From 2007 to 2009 the magazine co-operated with Vienna's Rabenhof Theater in co-hosting a series of literary events called "DATUM presents”. The series brought an array of acclaimed international writers to Austria's capital, notably Chuck Palahniuk, Ian Rankin, Sven Regener, Juli Zeh, FM Einheit, Manuel Andrack, Thomas Brussig, and Robert Menasse.

In its early years, the magazine started to sometimes publish three or for stories a month online, but in recent years has increased its online output significantly, mostly by adding blogs.

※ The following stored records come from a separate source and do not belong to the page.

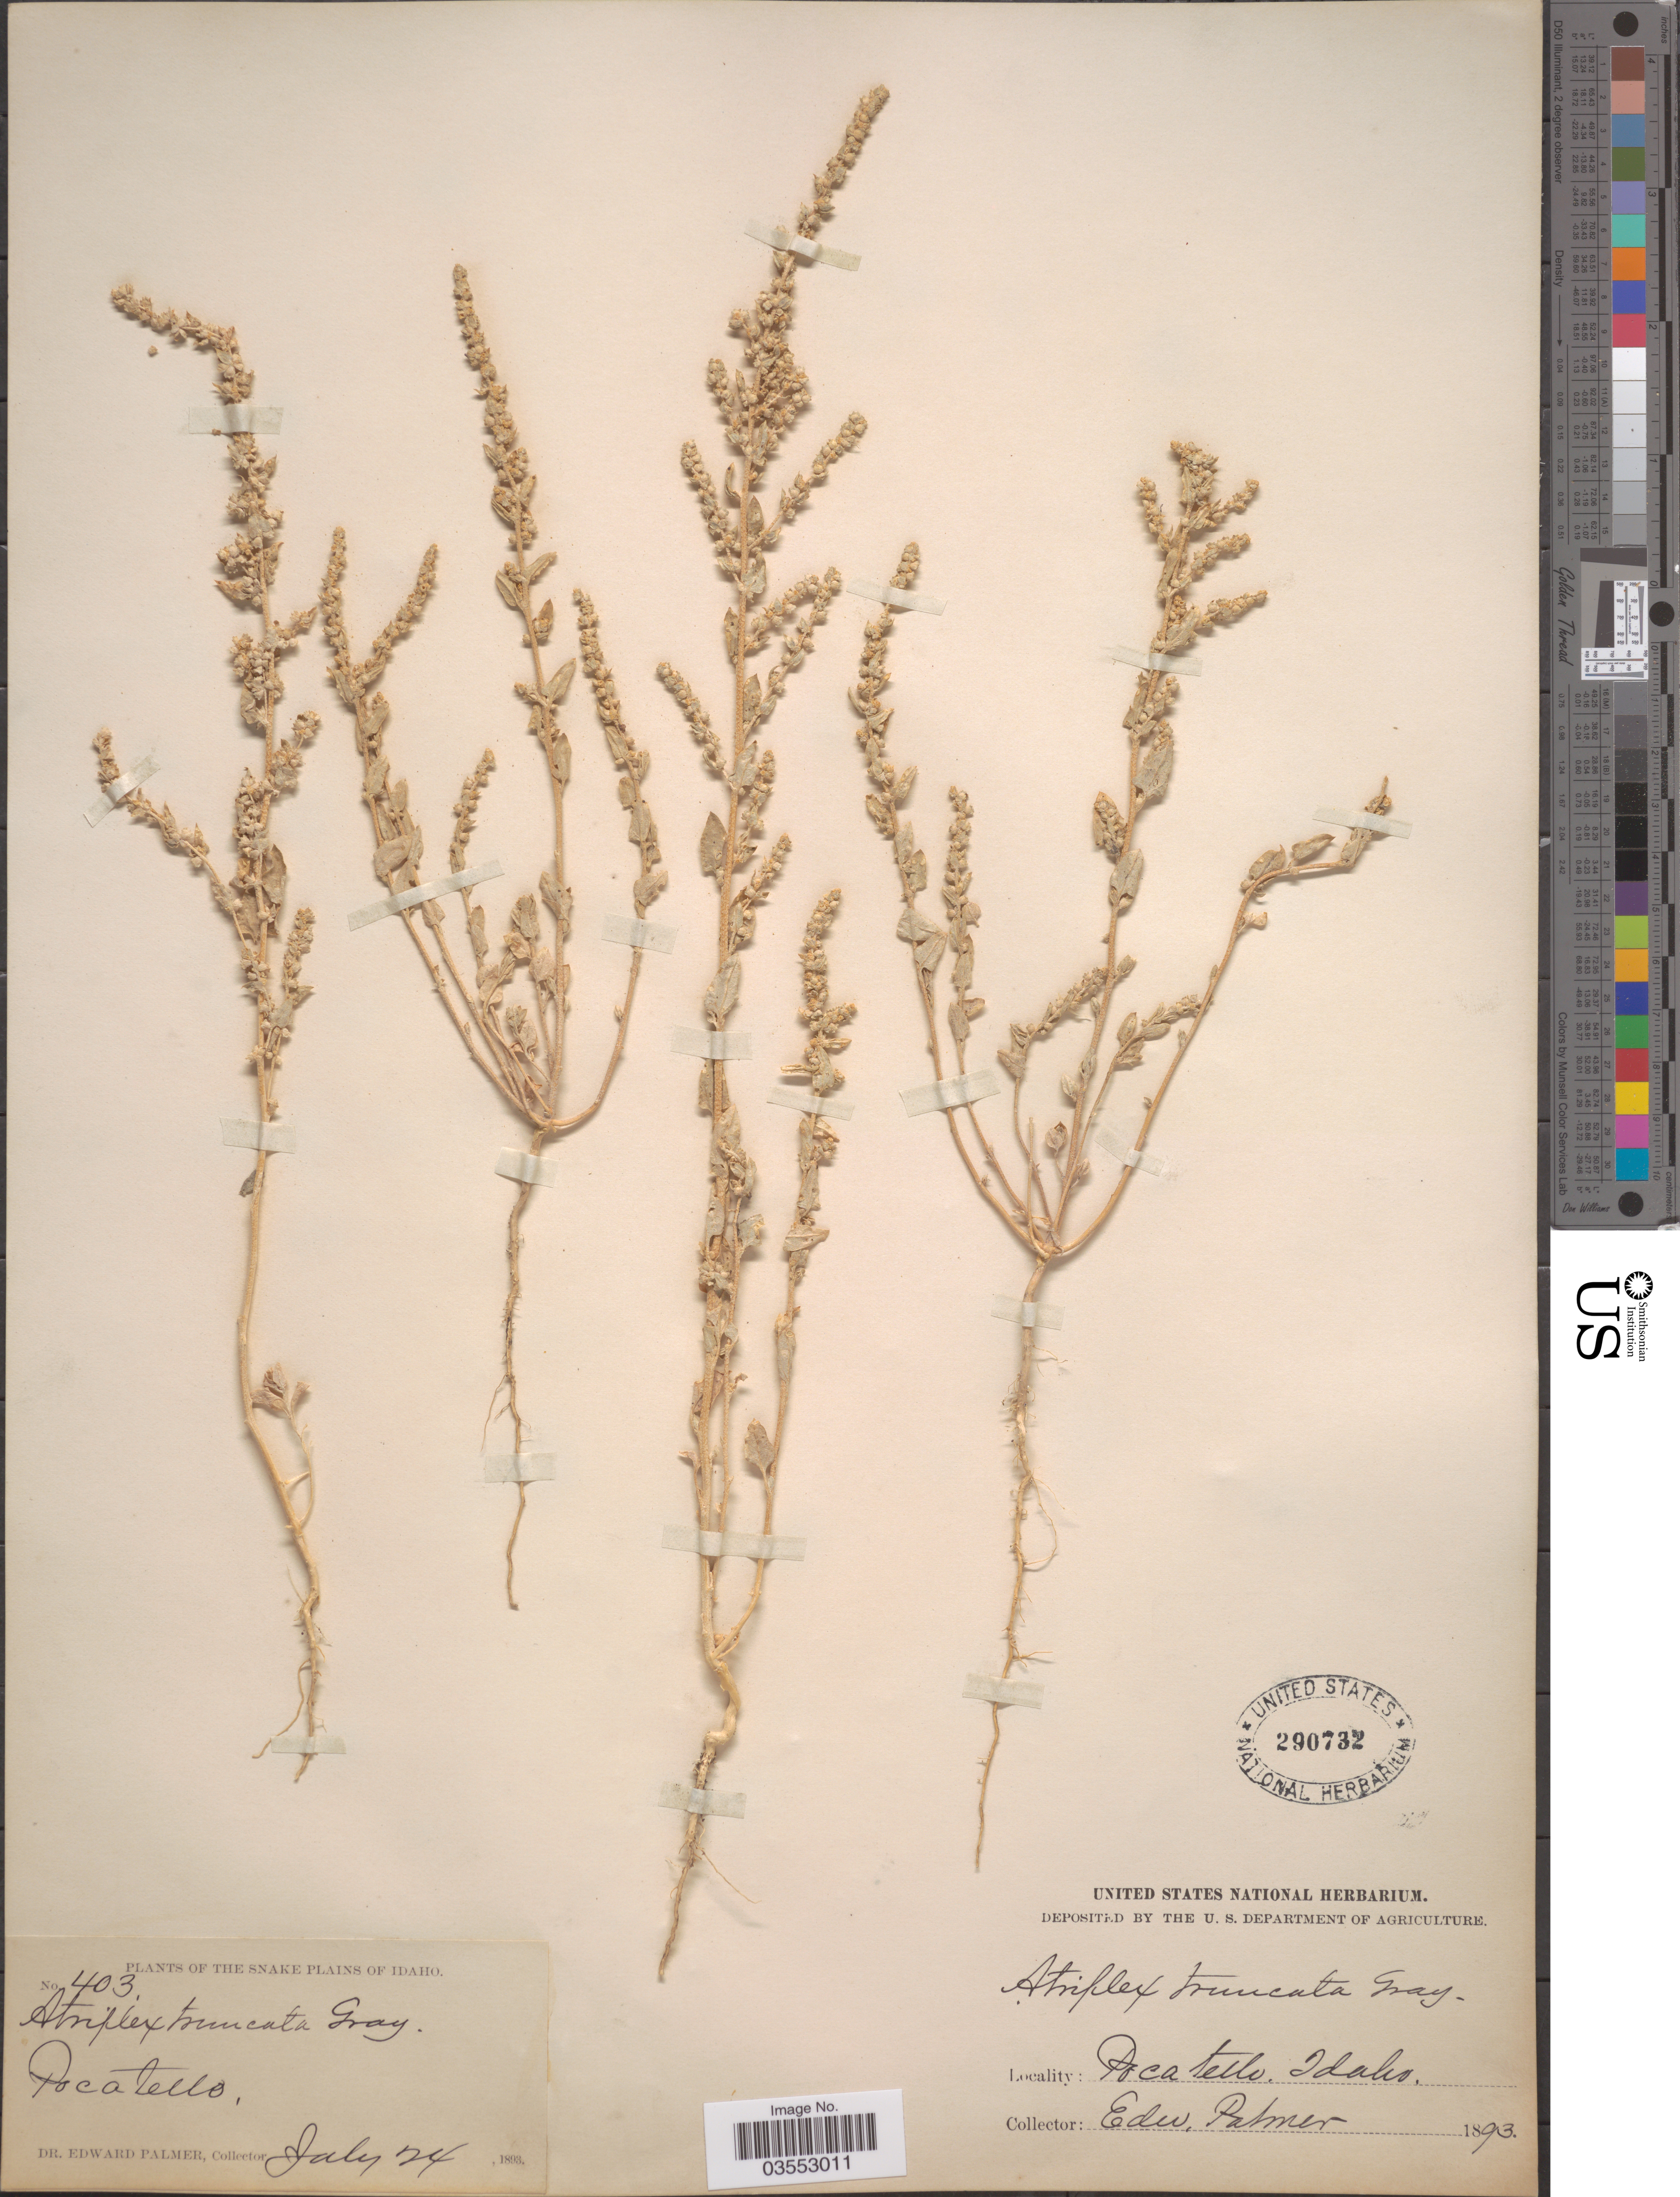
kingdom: Plantae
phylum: Tracheophyta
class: Magnoliopsida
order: Caryophyllales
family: Amaranthaceae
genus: Atriplex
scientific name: Atriplex truncata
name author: (Torr. ex S. Watson) A. Gray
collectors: E. Palmer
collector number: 403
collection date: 1893-07-24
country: United States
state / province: Idaho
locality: The Snake Plains of Idaho. Pocatello.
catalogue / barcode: US 290732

In August 2008 Austrian trade magazine “Der Journalist” (“The Journalist”) called Datum “The Best School for Young Writers in the Country".

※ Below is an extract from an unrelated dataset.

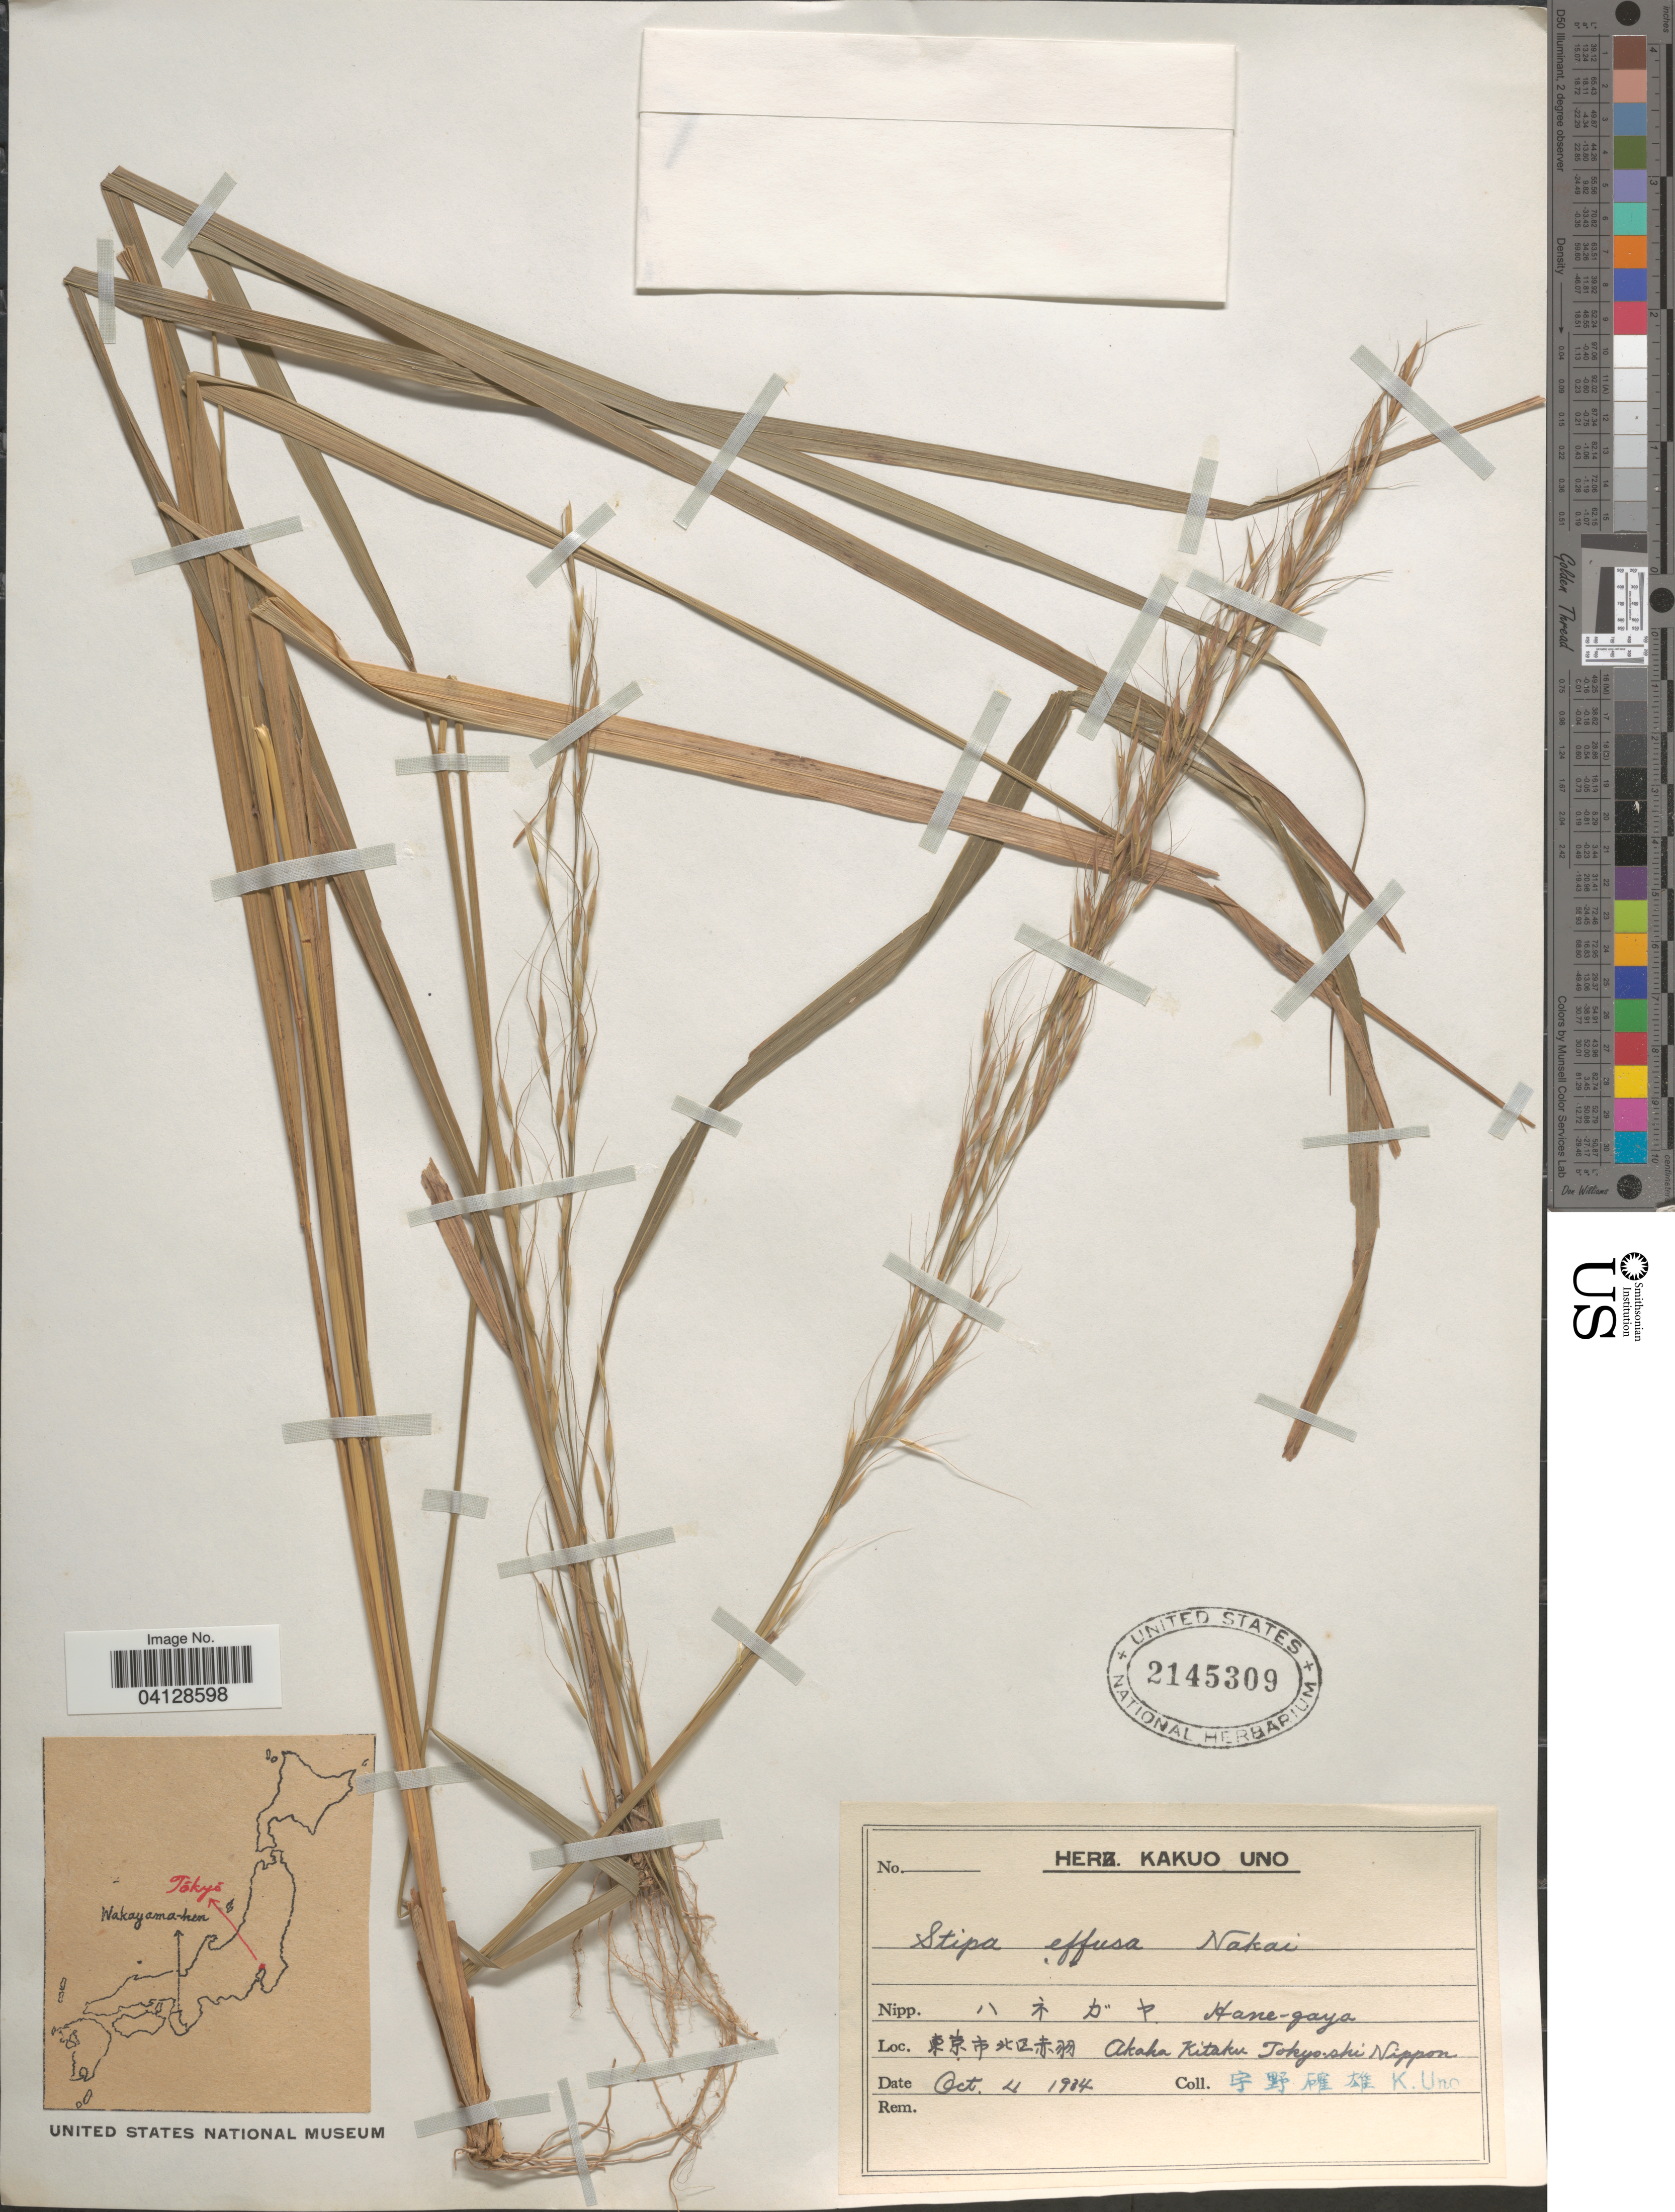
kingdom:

Elisalex Henckel Donnersmarck is editor-in-chief; she will change position in 2025 and become editor-in-chief of onlinemagazin jetzt of Florian Novak.

== Change of ownership ==
In 2010, Stimeder sold his shares in Datum to his partner Weyringer who subsequently sold a minority of shares to Stefan Kaltenbrunner, a journalist and corporate publishing consultant who had started working for the magazine in 2008 and succeeded Stimeder as editor a year later. Starting in 2013 publishing company Medecco acquired 100 percent of Datums shares.

==Readership==
Datum is read nationwide, with 84 percent of its circulation in Austria's metropolitan areas (municipalities above 5.000 people). According to a survey conducted by Peter Hajek Public Opinion Strategies in 2008, the vast majority of readers is between 20 and 39 years of age. The average household income of Datum readers in 2008 ranged between at least 1.800 Euros to more than 3.000 Euros (the average income in Austria in 2008 was 2.088 Euros).